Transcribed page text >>
○ ○ ○
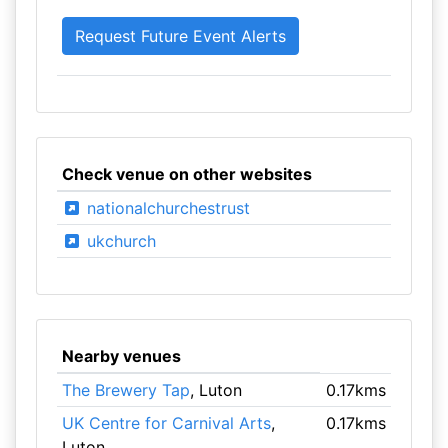
Check venue on other websites
nationalchurchestrust
ukchurch
Nearby venues
The Brewery Tap
, Luton
0.17kms
UK Centre for Carnival Arts
,
0.17kms
Luton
○ ○ ○
Reproduce the transcribed text from all the rows above, swapping "Nearby venues" for "Venues nearby" and leaving every other line unchanged. Leave out the pictures.

The answer >>
Check venue on other websites
nationalchurchestrust
ukchurch
Venues nearby
The Brewery Tap
, Luton
0.17kms
UK Centre for Carnival Arts
,
0.17kms
Luton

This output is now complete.